**Try it**. Reproduce the lines of the records word for word, starting at the line that contains "Pick Up Date" and ending with the last line of the records. Leave the pictures out of your answer.

**Dataset records**.
****************************************
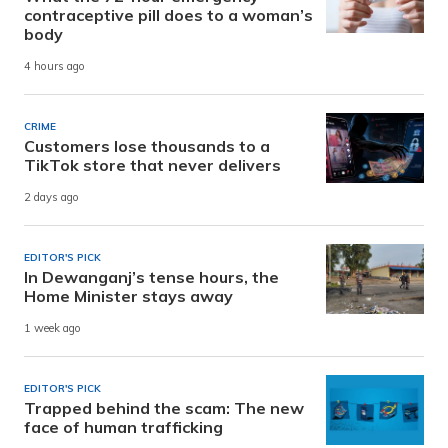
contraceptive pill does to a woman’s
body
4 hours ago
CRIME
Customers lose thousands to a
TikTok store that never delivers
2 days ago
EDITOR'S PICK
In Dewanganj’s tense hours, the
Home Minister stays away
1 week ago
EDITOR'S PICK
Trapped behind the scam: The new
face of human trafficking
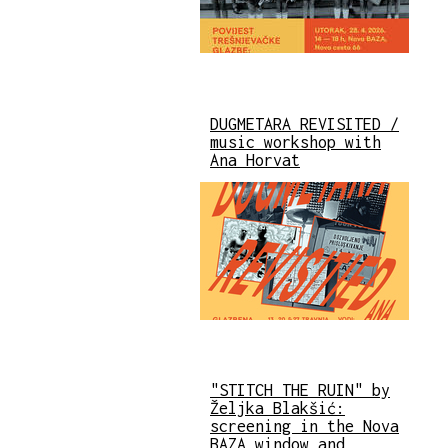
DUGMETARA REVISITED /
music workshop with
Ana Horvat
"STITCH THE RUIN" by
Željka Blakšić:
screening in the Nova
BAZA window and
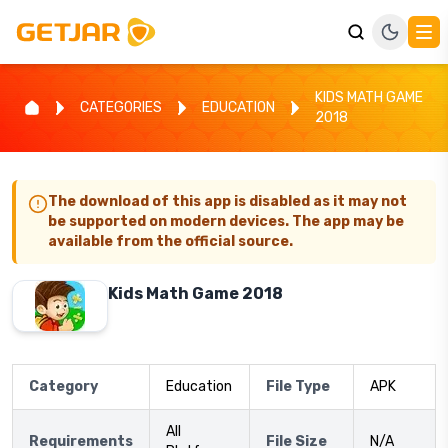
KIDS MATH GAME
CATEGORIES
EDUCATION
2018
The download of this app is disabled as it may not
be supported on modern devices. The app may be
available from the official source.
Kids Math Game 2018
Category
Education
File Type
APK
All
Requirements
File Size
N/A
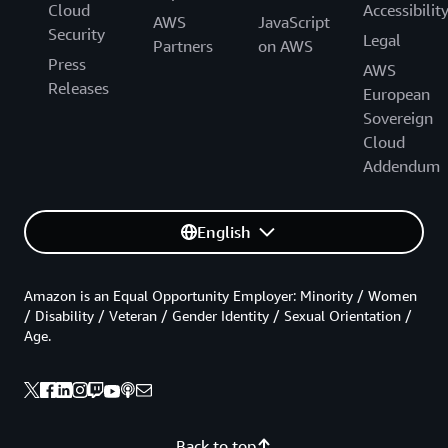
Cloud
Accessibilit
AWS
JavaScript
Security
Legal
Partners
on AWS
Press
AWS
Releases
European
Sovereign
Cloud
Addendum
English
Amazon is an Equal Opportunity Employer: Minority / Women
/ Disability / Veteran / Gender Identity / Sexual Orientation /
Age.
Back to top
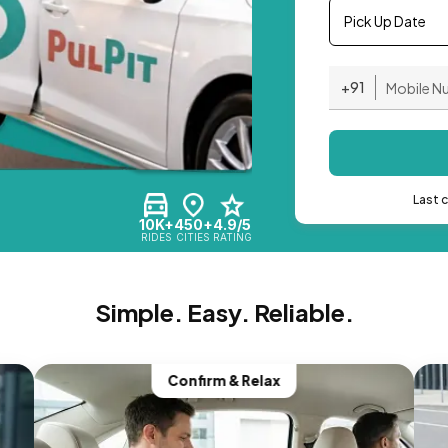
Pick Up Date
+91
Last 
10K+
450+
4.9/5
RIDES
CITIES
RATING
Simple. Easy. Reliable.
Confirm & Relax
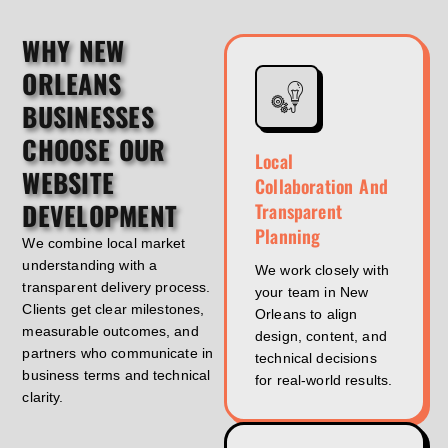
WHY NEW
ORLEANS
BUSINESSES
CHOOSE OUR
Local
WEBSITE
Collaboration And
DEVELOPMENT
Transparent
Planning
We combine local market
understanding with a
We work closely with
transparent delivery process.
your team in New
Clients get clear milestones,
Orleans to align
measurable outcomes, and
design, content, and
partners who communicate in
technical decisions
business terms and technical
for real-world results.
clarity.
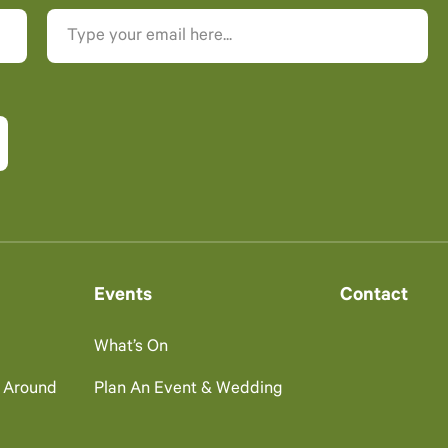
Events
Contact
What’s On
g Around
Plan An Event & Wedding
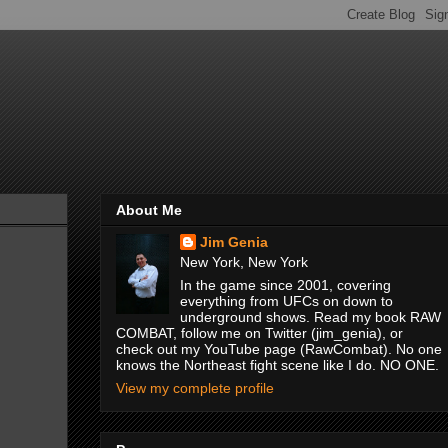
About Me
Jim Genia
New York, New York
In the game since 2001, covering
everything from UFCs on down to
underground shows. Read my book RAW
COMBAT, follow me on Twitter (jim_genia), or
check out my YouTube page (RawCombat). No one
knows the Northeast fight scene like I do. NO ONE.
View my complete profile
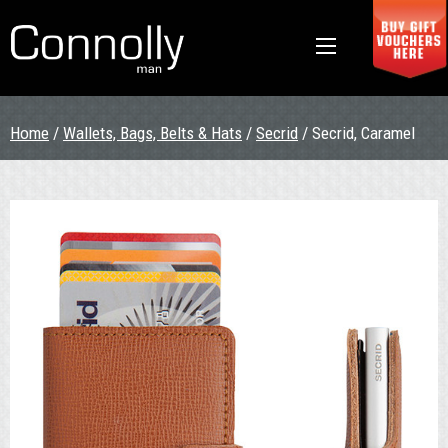
Home
/
Wallets, Bags, Belts & Hats
/
Secrid
/ Secrid, Caramel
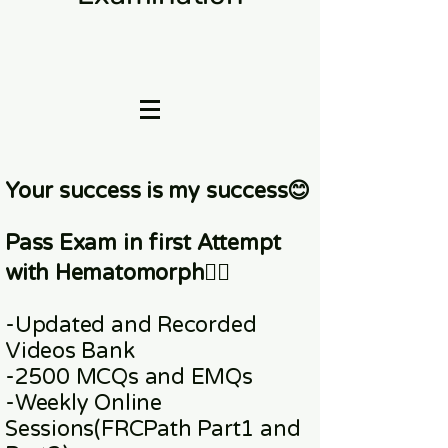
Your success is my success😊
Pass Exam in first Attempt
with Hematomorph👇🏼
-Updated and Recorded
Videos Bank
-2500 MCQs and EMQs
-Weekly Online
Sessions
(FRCPath Part1 and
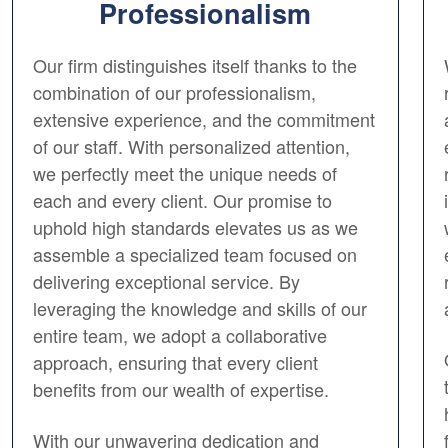
Professionalism
Our firm distinguishes itself thanks to the
combination of our professionalism,
extensive experience, and the commitment
of our staff. With personalized attention,
we perfectly meet the unique needs of
each and every client. Our promise to
uphold high standards elevates us as we
assemble a specialized team focused on
delivering exceptional service. By
leveraging the knowledge and skills of our
entire team, we adopt a collaborative
approach, ensuring that every client
benefits from our wealth of expertise.
With our unwavering dedication and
****************************************
**Solution**.
Pick Up Date
+91
Last 
10K+
450+
4.9/5
RIDES
CITIES
RATING
Simple. Easy. Reliable.
Confirm & Relax
WHY NEW
ORLEANS
BUSINESSES
CHOOSE OUR
Local
WEBSITE
Collaboration And
DEVELOPMENT
Transparent
Planning
We combine local market
understanding with a
We work closely with
transparent delivery process.
your team in New
Clients get clear milestones,
Orleans to align
measurable outcomes, and
design, content, and
partners who communicate in
technical decisions
business terms and technical
for real-world results.
clarity.
Events
Contact
What’s On
g Around
Plan An Event & Wedding
About Me
Jim Genia
New York, New York
In the game since 2001, covering
everything from UFCs on down to
underground shows. Read my book RAW
COMBAT, follow me on Twitter (jim_genia), or
check out my YouTube page (RawCombat). No one
knows the Northeast fight scene like I do. NO ONE.
View my complete profile
Home
/
Wallets, Bags, Belts & Hats
/
Secrid
/ Secrid, Caramel
Your success is my success😊
Pass Exam in first Attempt
with Hematomorph👇🏼
-Updated and Recorded
Videos Bank
-2500 MCQs and EMQs
-Weekly Online
Sessions
(FRCPath Part1 and
Professionalism
Our firm distinguishes itself thanks to the
combination of our professionalism,
extensive experience, and the commitment
of our staff. With personalized attention,
we perfectly meet the unique needs of
each and every client. Our promise to
uphold high standards elevates us as we
assemble a specialized team focused on
delivering exceptional service. By
leveraging the knowledge and skills of our
entire team, we adopt a collaborative
approach, ensuring that every client
benefits from our wealth of expertise.
With our unwavering dedication and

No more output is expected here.